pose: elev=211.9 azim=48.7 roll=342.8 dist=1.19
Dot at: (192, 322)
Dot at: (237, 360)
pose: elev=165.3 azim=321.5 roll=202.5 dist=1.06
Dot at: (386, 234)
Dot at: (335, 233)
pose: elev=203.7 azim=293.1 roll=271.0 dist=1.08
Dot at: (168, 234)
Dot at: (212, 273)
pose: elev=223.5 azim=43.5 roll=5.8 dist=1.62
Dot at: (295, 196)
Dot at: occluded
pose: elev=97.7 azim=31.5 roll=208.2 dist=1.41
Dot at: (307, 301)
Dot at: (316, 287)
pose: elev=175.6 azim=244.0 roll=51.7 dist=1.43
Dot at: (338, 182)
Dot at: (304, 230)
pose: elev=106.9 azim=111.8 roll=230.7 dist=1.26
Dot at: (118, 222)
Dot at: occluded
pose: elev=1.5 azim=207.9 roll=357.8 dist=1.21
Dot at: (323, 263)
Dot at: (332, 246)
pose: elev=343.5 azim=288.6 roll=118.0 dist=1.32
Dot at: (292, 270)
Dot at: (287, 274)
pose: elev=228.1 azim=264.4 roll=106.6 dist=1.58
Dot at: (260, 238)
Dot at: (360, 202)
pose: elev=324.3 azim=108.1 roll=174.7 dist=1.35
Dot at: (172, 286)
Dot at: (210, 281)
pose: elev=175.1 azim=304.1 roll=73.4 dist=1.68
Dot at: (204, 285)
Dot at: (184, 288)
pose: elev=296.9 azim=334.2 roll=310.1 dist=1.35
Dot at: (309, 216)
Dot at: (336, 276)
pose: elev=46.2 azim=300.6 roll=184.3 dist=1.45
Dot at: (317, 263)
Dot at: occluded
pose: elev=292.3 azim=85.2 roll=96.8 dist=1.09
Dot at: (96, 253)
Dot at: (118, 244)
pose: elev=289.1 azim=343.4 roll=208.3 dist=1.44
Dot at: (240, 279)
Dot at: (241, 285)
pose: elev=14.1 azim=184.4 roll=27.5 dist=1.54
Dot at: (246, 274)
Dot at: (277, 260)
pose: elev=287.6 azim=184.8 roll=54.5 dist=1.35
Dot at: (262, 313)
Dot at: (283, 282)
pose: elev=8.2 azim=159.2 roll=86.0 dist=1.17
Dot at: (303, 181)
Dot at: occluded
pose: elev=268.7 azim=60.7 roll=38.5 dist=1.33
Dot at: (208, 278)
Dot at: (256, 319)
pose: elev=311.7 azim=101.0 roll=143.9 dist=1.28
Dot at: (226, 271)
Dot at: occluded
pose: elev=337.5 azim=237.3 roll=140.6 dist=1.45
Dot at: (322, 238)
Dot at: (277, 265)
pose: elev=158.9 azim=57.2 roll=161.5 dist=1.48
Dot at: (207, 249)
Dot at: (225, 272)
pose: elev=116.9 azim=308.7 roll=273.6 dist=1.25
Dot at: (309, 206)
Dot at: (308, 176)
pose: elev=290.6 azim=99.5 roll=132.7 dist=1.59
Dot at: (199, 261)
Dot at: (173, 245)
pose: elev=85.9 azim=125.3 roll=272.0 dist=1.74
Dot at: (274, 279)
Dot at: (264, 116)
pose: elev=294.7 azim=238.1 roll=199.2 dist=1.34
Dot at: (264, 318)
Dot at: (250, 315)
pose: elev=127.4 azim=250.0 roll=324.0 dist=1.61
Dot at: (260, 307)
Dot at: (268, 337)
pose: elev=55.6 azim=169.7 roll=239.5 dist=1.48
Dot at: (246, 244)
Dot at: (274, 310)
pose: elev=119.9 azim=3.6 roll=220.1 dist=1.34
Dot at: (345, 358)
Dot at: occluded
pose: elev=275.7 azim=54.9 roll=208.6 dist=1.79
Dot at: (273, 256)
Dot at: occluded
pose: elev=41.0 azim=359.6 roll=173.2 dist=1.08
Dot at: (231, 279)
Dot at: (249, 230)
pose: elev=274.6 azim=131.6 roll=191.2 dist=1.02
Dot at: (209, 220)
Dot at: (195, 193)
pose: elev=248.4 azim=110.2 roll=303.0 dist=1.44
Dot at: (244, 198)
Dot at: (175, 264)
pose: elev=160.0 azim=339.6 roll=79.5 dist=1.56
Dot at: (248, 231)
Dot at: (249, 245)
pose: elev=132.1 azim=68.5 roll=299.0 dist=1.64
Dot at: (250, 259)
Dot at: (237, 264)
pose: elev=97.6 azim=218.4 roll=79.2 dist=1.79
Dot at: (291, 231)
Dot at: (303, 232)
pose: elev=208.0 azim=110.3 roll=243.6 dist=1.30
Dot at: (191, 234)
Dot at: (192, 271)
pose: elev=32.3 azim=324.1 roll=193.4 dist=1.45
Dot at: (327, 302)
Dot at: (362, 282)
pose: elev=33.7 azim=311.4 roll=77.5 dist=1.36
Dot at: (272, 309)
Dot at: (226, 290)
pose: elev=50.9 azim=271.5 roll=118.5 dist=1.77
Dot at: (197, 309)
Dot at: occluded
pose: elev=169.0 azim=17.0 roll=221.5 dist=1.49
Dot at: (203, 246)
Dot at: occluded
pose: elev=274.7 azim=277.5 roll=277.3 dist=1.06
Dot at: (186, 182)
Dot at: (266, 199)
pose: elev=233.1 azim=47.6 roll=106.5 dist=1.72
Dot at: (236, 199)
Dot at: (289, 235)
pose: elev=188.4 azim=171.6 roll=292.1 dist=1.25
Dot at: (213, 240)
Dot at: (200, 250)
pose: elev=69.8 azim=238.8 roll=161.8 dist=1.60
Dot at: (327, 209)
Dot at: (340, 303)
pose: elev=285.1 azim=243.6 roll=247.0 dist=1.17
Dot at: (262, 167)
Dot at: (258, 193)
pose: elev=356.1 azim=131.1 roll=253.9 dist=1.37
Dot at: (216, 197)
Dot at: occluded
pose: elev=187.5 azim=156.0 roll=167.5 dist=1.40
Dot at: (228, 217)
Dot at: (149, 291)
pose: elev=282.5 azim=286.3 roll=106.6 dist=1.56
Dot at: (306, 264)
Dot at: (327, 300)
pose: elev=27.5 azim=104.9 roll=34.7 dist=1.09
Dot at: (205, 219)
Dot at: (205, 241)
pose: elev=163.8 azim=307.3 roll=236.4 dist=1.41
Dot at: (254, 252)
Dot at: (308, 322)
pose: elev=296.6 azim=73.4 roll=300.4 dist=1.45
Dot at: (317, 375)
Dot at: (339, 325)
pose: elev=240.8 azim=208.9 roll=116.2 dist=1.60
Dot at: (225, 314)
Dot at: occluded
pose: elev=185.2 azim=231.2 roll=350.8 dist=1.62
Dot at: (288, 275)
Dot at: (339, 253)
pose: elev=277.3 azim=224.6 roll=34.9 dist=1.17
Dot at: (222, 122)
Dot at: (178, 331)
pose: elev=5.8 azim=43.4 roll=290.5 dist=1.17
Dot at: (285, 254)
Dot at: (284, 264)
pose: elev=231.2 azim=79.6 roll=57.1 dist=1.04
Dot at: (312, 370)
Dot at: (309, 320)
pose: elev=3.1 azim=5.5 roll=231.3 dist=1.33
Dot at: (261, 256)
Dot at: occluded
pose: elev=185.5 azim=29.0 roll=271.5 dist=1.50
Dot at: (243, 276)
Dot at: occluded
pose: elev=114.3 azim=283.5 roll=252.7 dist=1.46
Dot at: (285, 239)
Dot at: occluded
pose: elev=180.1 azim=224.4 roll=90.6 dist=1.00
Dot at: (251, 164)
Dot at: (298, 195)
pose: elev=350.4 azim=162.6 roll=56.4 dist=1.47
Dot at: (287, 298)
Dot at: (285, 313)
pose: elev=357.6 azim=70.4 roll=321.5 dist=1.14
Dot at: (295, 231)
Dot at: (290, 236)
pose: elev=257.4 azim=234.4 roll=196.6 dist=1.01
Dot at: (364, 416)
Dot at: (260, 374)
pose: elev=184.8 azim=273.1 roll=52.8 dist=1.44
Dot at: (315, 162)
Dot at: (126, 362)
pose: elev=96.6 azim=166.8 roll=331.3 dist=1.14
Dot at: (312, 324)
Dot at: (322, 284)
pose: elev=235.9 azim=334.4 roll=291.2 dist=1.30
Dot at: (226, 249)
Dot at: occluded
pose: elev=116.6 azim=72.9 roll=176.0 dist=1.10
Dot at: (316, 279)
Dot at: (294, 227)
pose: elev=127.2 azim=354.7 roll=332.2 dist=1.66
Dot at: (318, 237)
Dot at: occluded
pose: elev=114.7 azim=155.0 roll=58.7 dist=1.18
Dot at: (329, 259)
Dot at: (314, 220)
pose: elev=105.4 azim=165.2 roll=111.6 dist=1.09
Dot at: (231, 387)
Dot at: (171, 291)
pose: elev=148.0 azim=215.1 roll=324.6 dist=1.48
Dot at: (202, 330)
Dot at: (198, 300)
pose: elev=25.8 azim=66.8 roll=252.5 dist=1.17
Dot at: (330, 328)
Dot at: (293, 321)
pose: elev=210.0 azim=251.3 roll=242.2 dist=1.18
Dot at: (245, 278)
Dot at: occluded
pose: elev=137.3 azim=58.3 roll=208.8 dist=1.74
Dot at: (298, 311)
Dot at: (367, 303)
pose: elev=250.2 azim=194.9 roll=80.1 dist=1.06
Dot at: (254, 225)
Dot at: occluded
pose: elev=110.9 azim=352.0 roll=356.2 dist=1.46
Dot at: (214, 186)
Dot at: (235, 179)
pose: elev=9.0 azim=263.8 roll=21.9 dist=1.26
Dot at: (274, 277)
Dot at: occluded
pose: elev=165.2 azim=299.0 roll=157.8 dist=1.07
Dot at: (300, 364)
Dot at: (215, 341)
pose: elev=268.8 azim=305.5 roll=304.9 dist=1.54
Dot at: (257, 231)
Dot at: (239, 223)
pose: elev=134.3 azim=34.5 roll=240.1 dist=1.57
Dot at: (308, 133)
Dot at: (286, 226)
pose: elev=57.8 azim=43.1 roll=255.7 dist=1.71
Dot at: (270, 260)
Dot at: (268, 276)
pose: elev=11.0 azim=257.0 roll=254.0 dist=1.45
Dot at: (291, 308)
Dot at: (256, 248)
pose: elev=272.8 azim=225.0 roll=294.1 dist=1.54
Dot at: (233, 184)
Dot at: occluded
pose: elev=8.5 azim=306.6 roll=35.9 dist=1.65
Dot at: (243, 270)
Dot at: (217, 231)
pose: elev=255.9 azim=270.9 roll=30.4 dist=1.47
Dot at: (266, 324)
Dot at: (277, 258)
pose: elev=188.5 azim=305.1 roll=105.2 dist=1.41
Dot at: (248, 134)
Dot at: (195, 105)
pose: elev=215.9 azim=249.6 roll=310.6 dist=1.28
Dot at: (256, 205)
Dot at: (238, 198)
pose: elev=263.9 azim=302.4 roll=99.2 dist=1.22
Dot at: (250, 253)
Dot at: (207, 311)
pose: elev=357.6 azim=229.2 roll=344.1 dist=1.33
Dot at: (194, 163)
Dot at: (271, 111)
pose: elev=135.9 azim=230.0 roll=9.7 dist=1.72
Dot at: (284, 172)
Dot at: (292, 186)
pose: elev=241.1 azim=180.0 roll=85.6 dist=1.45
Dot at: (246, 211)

+ + + + + + +

Copy out the lines of the records from the line with "pose: elev=119.9 azim=3.6" up to and including the line with "Dot at: (339, 253)", keeping every character the same.

pose: elev=119.9 azim=3.6 roll=220.1 dist=1.34
Dot at: (345, 358)
Dot at: occluded
pose: elev=275.7 azim=54.9 roll=208.6 dist=1.79
Dot at: (273, 256)
Dot at: occluded
pose: elev=41.0 azim=359.6 roll=173.2 dist=1.08
Dot at: (231, 279)
Dot at: (249, 230)
pose: elev=274.6 azim=131.6 roll=191.2 dist=1.02
Dot at: (209, 220)
Dot at: (195, 193)
pose: elev=248.4 azim=110.2 roll=303.0 dist=1.44
Dot at: (244, 198)
Dot at: (175, 264)
pose: elev=160.0 azim=339.6 roll=79.5 dist=1.56
Dot at: (248, 231)
Dot at: (249, 245)
pose: elev=132.1 azim=68.5 roll=299.0 dist=1.64
Dot at: (250, 259)
Dot at: (237, 264)
pose: elev=97.6 azim=218.4 roll=79.2 dist=1.79
Dot at: (291, 231)
Dot at: (303, 232)
pose: elev=208.0 azim=110.3 roll=243.6 dist=1.30
Dot at: (191, 234)
Dot at: (192, 271)
pose: elev=32.3 azim=324.1 roll=193.4 dist=1.45
Dot at: (327, 302)
Dot at: (362, 282)
pose: elev=33.7 azim=311.4 roll=77.5 dist=1.36
Dot at: (272, 309)
Dot at: (226, 290)
pose: elev=50.9 azim=271.5 roll=118.5 dist=1.77
Dot at: (197, 309)
Dot at: occluded
pose: elev=169.0 azim=17.0 roll=221.5 dist=1.49
Dot at: (203, 246)
Dot at: occluded
pose: elev=274.7 azim=277.5 roll=277.3 dist=1.06
Dot at: (186, 182)
Dot at: (266, 199)
pose: elev=233.1 azim=47.6 roll=106.5 dist=1.72
Dot at: (236, 199)
Dot at: (289, 235)
pose: elev=188.4 azim=171.6 roll=292.1 dist=1.25
Dot at: (213, 240)
Dot at: (200, 250)
pose: elev=69.8 azim=238.8 roll=161.8 dist=1.60
Dot at: (327, 209)
Dot at: (340, 303)
pose: elev=285.1 azim=243.6 roll=247.0 dist=1.17
Dot at: (262, 167)
Dot at: (258, 193)
pose: elev=356.1 azim=131.1 roll=253.9 dist=1.37
Dot at: (216, 197)
Dot at: occluded
pose: elev=187.5 azim=156.0 roll=167.5 dist=1.40
Dot at: (228, 217)
Dot at: (149, 291)
pose: elev=282.5 azim=286.3 roll=106.6 dist=1.56
Dot at: (306, 264)
Dot at: (327, 300)
pose: elev=27.5 azim=104.9 roll=34.7 dist=1.09
Dot at: (205, 219)
Dot at: (205, 241)
pose: elev=163.8 azim=307.3 roll=236.4 dist=1.41
Dot at: (254, 252)
Dot at: (308, 322)
pose: elev=296.6 azim=73.4 roll=300.4 dist=1.45
Dot at: (317, 375)
Dot at: (339, 325)
pose: elev=240.8 azim=208.9 roll=116.2 dist=1.60
Dot at: (225, 314)
Dot at: occluded
pose: elev=185.2 azim=231.2 roll=350.8 dist=1.62
Dot at: (288, 275)
Dot at: (339, 253)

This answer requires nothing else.